Nous habitions un bled d’un peu moins de 5000 âmes, tout en pente  St-Imier, parce que mon père avait décidé passer sa vie avec un migrosse sur l’œil, à la compagnie des montres Longines. Nous étions fiers qu’il y travaillât, car la firme est mondialement connue, malgré les salaires de misère qu’il ramenait pour élever ses quatre gosses. Mais à l’époque, beaucoup étaient à la même enseigne.

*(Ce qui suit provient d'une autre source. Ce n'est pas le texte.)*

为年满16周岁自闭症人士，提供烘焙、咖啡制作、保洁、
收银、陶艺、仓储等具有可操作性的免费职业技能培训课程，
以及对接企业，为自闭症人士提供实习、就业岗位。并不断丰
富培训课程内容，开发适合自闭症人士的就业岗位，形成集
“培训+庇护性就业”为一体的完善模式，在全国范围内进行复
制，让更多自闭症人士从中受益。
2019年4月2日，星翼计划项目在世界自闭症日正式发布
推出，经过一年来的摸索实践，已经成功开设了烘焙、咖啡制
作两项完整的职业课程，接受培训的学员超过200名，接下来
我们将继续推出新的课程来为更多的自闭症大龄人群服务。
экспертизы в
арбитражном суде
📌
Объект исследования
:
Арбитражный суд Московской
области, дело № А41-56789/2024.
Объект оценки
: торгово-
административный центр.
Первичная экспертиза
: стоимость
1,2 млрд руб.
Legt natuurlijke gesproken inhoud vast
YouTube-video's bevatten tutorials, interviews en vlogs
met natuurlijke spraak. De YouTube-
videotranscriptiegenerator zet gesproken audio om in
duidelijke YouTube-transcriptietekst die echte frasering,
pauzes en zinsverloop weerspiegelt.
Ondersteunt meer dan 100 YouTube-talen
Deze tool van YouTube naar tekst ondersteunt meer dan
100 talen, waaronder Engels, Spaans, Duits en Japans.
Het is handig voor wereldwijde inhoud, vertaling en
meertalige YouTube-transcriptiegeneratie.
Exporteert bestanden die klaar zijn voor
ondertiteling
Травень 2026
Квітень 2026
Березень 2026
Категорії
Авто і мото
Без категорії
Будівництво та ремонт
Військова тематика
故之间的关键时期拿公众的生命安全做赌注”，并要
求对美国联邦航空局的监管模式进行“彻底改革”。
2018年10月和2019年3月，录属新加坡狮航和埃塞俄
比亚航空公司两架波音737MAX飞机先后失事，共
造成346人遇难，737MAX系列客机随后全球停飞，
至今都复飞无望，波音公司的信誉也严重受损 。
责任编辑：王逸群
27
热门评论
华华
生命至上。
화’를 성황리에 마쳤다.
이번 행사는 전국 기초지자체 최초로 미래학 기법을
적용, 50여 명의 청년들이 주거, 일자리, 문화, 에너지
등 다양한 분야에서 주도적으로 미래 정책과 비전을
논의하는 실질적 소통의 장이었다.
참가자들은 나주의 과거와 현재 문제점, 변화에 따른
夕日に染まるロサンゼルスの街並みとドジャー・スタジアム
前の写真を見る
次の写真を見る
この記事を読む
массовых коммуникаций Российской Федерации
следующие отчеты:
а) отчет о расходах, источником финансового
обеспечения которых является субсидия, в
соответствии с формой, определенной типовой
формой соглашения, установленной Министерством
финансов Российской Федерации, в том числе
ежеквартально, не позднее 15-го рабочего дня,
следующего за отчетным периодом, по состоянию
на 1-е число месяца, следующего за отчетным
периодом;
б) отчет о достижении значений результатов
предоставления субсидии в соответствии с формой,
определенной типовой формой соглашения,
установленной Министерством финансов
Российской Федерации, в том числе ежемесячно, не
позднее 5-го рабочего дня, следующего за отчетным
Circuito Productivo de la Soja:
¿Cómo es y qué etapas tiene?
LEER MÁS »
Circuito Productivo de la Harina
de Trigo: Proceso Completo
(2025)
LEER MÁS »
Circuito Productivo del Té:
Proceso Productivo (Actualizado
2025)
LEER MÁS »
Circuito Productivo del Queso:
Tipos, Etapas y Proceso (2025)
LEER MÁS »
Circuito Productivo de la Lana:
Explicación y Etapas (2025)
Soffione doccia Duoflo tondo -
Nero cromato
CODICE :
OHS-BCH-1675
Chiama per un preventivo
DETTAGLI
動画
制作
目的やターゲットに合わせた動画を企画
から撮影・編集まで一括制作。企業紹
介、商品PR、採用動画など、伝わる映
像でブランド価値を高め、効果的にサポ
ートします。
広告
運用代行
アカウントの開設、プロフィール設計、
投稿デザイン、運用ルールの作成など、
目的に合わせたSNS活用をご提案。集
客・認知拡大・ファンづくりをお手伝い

Notre grand plaisir était de nous rendre à la ferme paternelle de Lajoux, surtout aux époques où il fallait des bras supplémentaires, la mécanisation n’étant encore qu’un projet. Oncles, tantes, cousins, cousines, on était tous au boulot et à la fête, ainsi que de pauvres diables fragilisés psychiquement, placés par la clinique toute proche, où notre grand-mère en or massif avait travaillé. Il me souvient encore de ses tartines faites avec un gros « triquet » de pain beurré et recouverte de sucre. A chaque coup, j’avais droit à une remontrance parce que j’allais caresser les chevaux, taper sur le cul des vaches, flatter les lapins, lancer du grain aux poules ou grogner avec les cochons avant de faire les bisous d’usage à la famille. On aimait aller rechercher le bétail aux pâturages, sauter dans le foin depuis les poutres de la grange, chicaner l’Achile (un bon type placé), ramasser les « patates », conduire le mono-axe, etc. Une expérience magnifique que je souhaite à chacun de connaître.

Plusieurs fois, quand j’entrais dans le poulailler, une sale bête de coq me sautait dessus et me « volait dans les plumes ». Et je n’étais pas le seul à qui cela arrivait. Si bien qu’un jour, mon oncle décida de de le bousiller, et qu’il allait figurer au prochain menu. Je l’entends encore « cocoricoter » à tue-tête, flairant la sentence funeste. Ce fut la première exécution à laquelle j’assistai. Tonton Pierre lui tenait fermement les deux pattes, posa son cou sur un billon et « tchac », la hache fit office de guillotine. Sa tête hébétée roula par terre, l’œil hagard, tandis que ses nerfs, réagissant dans un dernier soubresaut fit que le gallinacé s’envola jusqu’au sommet du toit et il fallut avoir recours à des échelles pour aller récupérer ce gros beujon.

Et lendemain, alors qu’on se réjouissait de piquer notre fourchette dans sa chair de connard, impossible de le manger. Trop dur, comme pour nous narguer encore une fois.